I met so many people [where] if you had [had] a lawyer at that moment, your life wouldn’t be in peril right now. I remember meeting this guy in a migrant shelter in Mexico called “Hermanos en el Camino,” which is along the train going north, “La Bestia.” He was the only other out gay man there, and he couldn’t leave the shelter because that was the only place he could get HIV medication.
I knew that people who were going to be denied health care based on some part of their identity could qualify for asylum — and that this person, if he had had a good attorney in the United States before he was deported, could have won his asylum case. But he didn’t, and now I don’t think he’s alive anymore.
So [I decided] to pursue tangible skills to offer to this movement. Because even though I’m not a migrant, I’m not a person who is being terrorized by the immigration–border security complex, I can provide something tangible.
The position I found with Make the Road was in the workers’ unit, and I was really inspired by that model of not only providing services but also connecting people to organizing.

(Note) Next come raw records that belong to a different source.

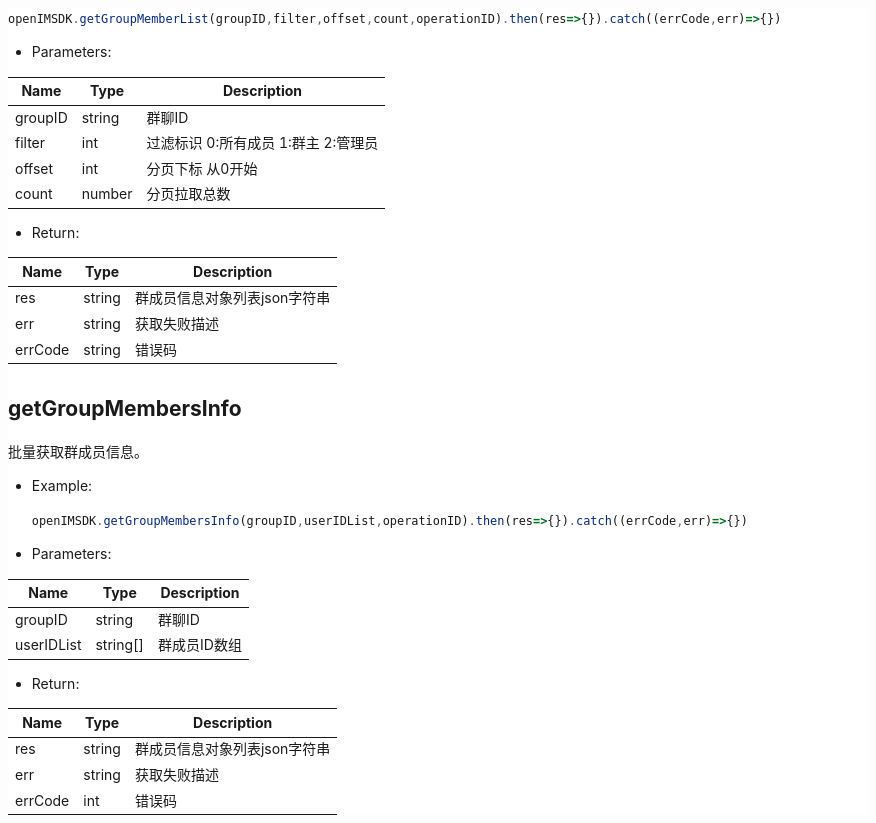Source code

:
   ```js
  openIMSDK.getGroupMemberList(groupID,filter,offset,count,operationID).then(res=>{}).catch((errCode,err)=>{})
  ```
  
- Parameters:


| Name    | Type   | Description                         |
| ------- | ------ | ----------------------------------- |
| groupID | string | 群聊ID                              |
| filter  | int    | 过滤标识 0:所有成员 1:群主 2:管理员 |
| offset  | int    | 分页下标  从0开始                   |
| count   | number | 分页拉取总数                        |

- Return:


| Name    | Type   | Description                  |
| ------- | ------ | ---------------------------- |
| res     | string | 群成员信息对象列表json字符串 |
| err     | string | 获取失败描述                 |
| errCode | string | 错误码                       |

  

## getGroupMembersInfo

批量获取群成员信息。

- Example:

  ```js
  openIMSDK.getGroupMembersInfo(groupID,userIDList,operationID).then(res=>{}).catch((errCode,err)=>{})
  ```
  
- Parameters:


| Name    | Type     | Description  |
| ------- | -------- | ------------ |
| groupID | string   | 群聊ID       |
| userIDList | string[] | 群成员ID数组 |

- Return:


| Name    | Type   | Description                  |
| ------- | ------ | ---------------------------- |
| res     | string | 群成员信息对象列表json字符串 |
| err     | string | 获取失败描述                 |
| errCode | int    | 错误码                       |
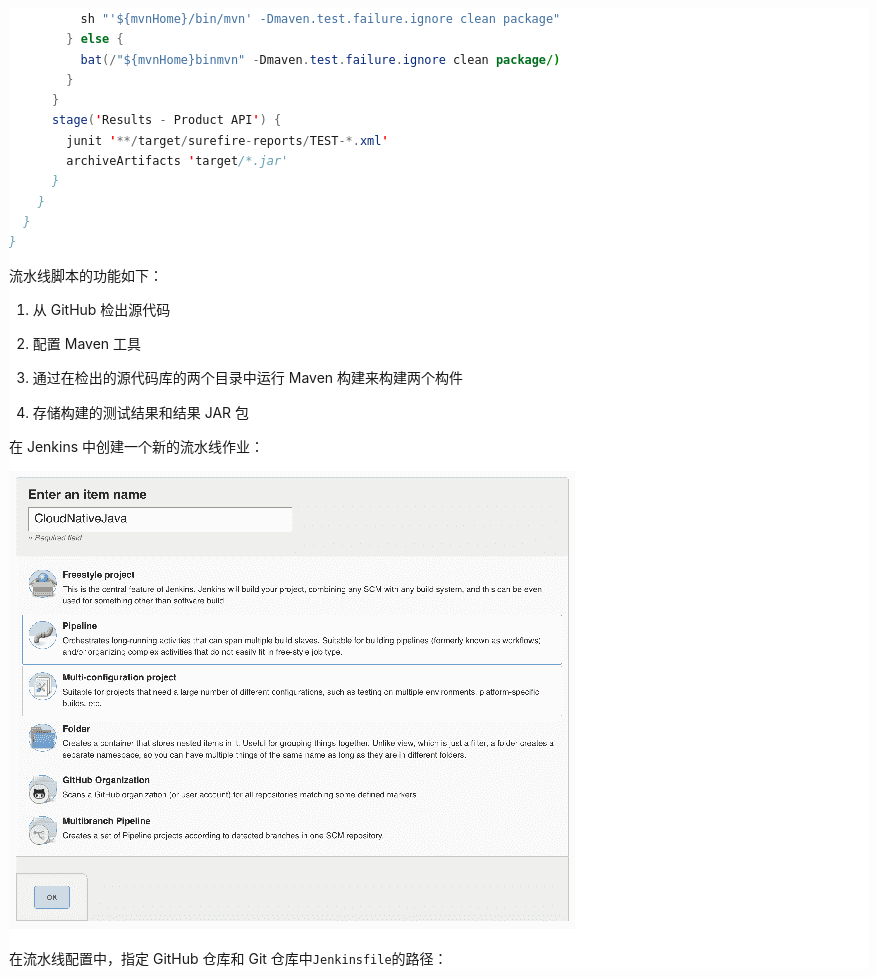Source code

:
 ```java
          sh "'${mvnHome}/bin/mvn' -Dmaven.test.failure.ignore clean package" 
        } else { 
          bat(/"${mvnHome}binmvn" -Dmaven.test.failure.ignore clean package/) 
        } 
      } 
      stage('Results - Product API') { 
        junit '**/target/surefire-reports/TEST-*.xml' 
        archiveArtifacts 'target/*.jar' 
      } 
    } 
  } 
} 
```

流水线脚本的功能如下：

1.  从 GitHub 检出源代码

1.  配置 Maven 工具

1.  通过在检出的源代码库的两个目录中运行 Maven 构建来构建两个构件

1.  存储构建的测试结果和结果 JAR 包

在 Jenkins 中创建一个新的流水线作业：

![](img/56901c5c-41af-48b3-b314-6315c6e06ff0.png)

在流水线配置中，指定 GitHub 仓库和 Git 仓库中`Jenkinsfile`的路径：
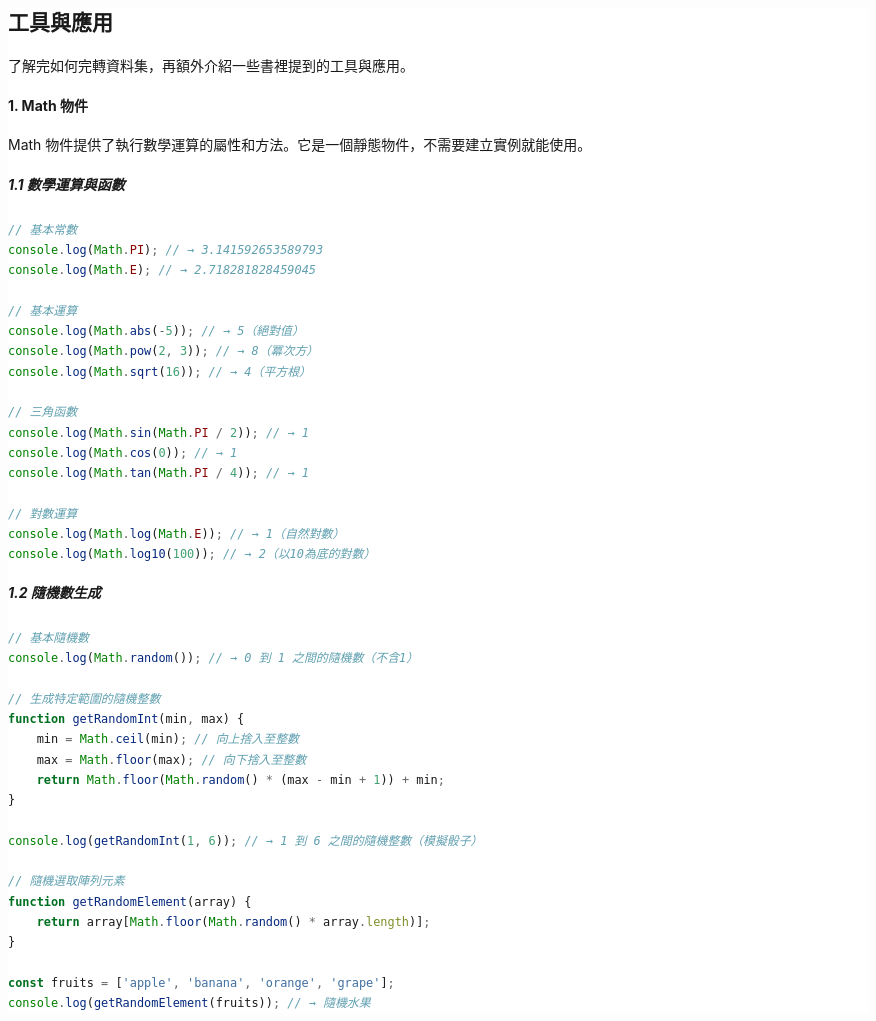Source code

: 
## 工具與應用

了解完如何完轉資料集，再額外介紹一些書裡提到的工具與應用。

#### 1. Math 物件

Math 物件提供了執行數學運算的屬性和方法。它是一個靜態物件，不需要建立實例就能使用。

##### 1.1 數學運算與函數

```javascript
// 基本常數
console.log(Math.PI); // → 3.141592653589793
console.log(Math.E); // → 2.718281828459045

// 基本運算
console.log(Math.abs(-5)); // → 5（絕對值）
console.log(Math.pow(2, 3)); // → 8（冪次方）
console.log(Math.sqrt(16)); // → 4（平方根）

// 三角函數
console.log(Math.sin(Math.PI / 2)); // → 1
console.log(Math.cos(0)); // → 1
console.log(Math.tan(Math.PI / 4)); // → 1

// 對數運算
console.log(Math.log(Math.E)); // → 1（自然對數）
console.log(Math.log10(100)); // → 2（以10為底的對數）
```

##### 1.2 隨機數生成

```javascript
// 基本隨機數
console.log(Math.random()); // → 0 到 1 之間的隨機數（不含1）

// 生成特定範圍的隨機整數
function getRandomInt(min, max) {
    min = Math.ceil(min); // 向上捨入至整數
    max = Math.floor(max); // 向下捨入至整數
    return Math.floor(Math.random() * (max - min + 1)) + min;
}

console.log(getRandomInt(1, 6)); // → 1 到 6 之間的隨機整數（模擬骰子）

// 隨機選取陣列元素
function getRandomElement(array) {
    return array[Math.floor(Math.random() * array.length)];
}

const fruits = ['apple', 'banana', 'orange', 'grape'];
console.log(getRandomElement(fruits)); // → 隨機水果
```
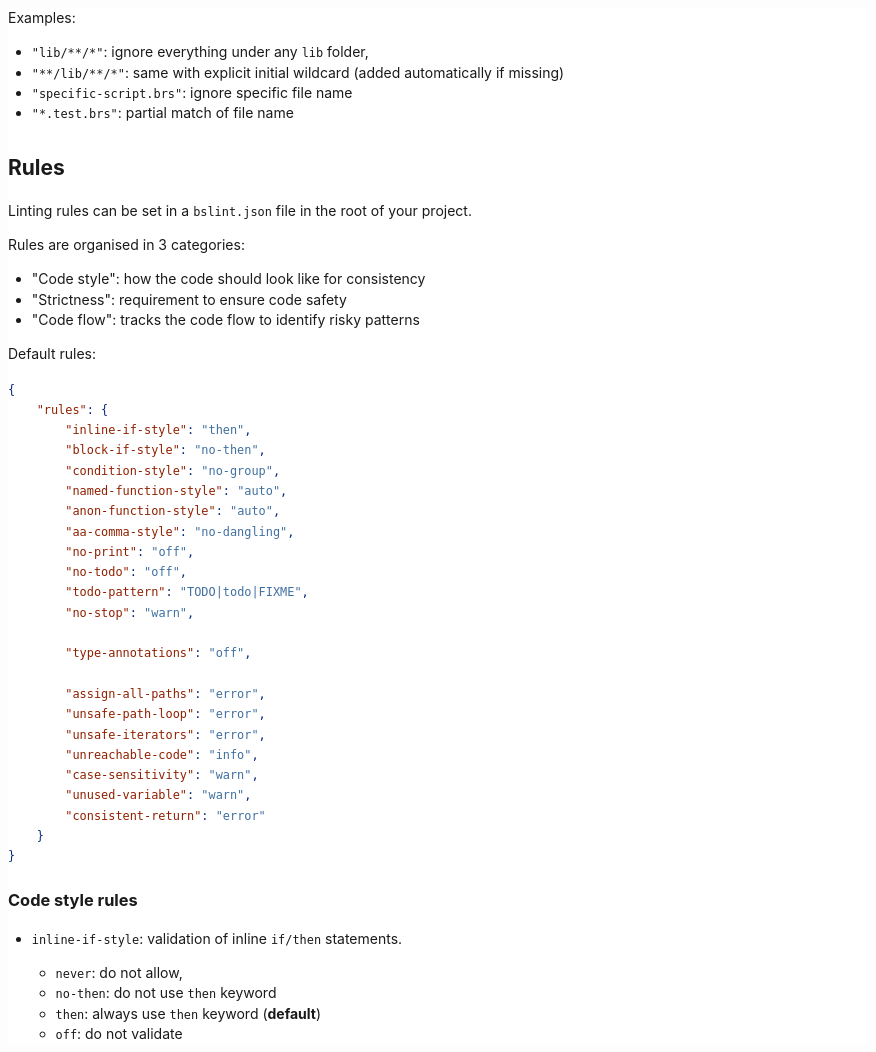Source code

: Examples:

- `"lib/**/*"`: ignore everything under any `lib` folder,
- `"**/lib/**/*"`: same with explicit initial wildcard (added automatically if missing)
- `"specific-script.brs"`: ignore specific file name
- `"*.test.brs"`: partial match of file name

## Rules

Linting rules can be set in a `bslint.json` file in the root of your project.

Rules are organised in 3 categories:

- "Code style": how the code should look like for consistency
- "Strictness": requirement to ensure code safety
- "Code flow": tracks the code flow to identify risky patterns

Default rules:

```json
{
    "rules": {
        "inline-if-style": "then",
        "block-if-style": "no-then",
        "condition-style": "no-group",
        "named-function-style": "auto",
        "anon-function-style": "auto",
        "aa-comma-style": "no-dangling",
        "no-print": "off",
        "no-todo": "off",
        "todo-pattern": "TODO|todo|FIXME",
        "no-stop": "warn",

        "type-annotations": "off",

        "assign-all-paths": "error",
        "unsafe-path-loop": "error",
        "unsafe-iterators": "error",
        "unreachable-code": "info",
        "case-sensitivity": "warn",
        "unused-variable": "warn",
        "consistent-return": "error"
    }
}
```

### Code style rules

- `inline-if-style`: validation of inline `if/then` statements.

    - `never`: do not allow,
    - `no-then`: do not use `then` keyword
    - `then`: always use `then` keyword (**default**)
    - `off`: do not validate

And if the people who are being targeted are the people who need to be involved in organizing, if they can’t pay rent, because their boss doesn’t pay them and their landlord is harassing them, and they’re afraid of their family being torn apart, then how can we expect that person to have a political voice?
That [framework] helped me move from a deportation defense kind of practice into a worker practice — thinking, how can we improve people’s lives so they can be political agents? And also, the only kind of attorney I ever wanted to be was one who was connected to organizing.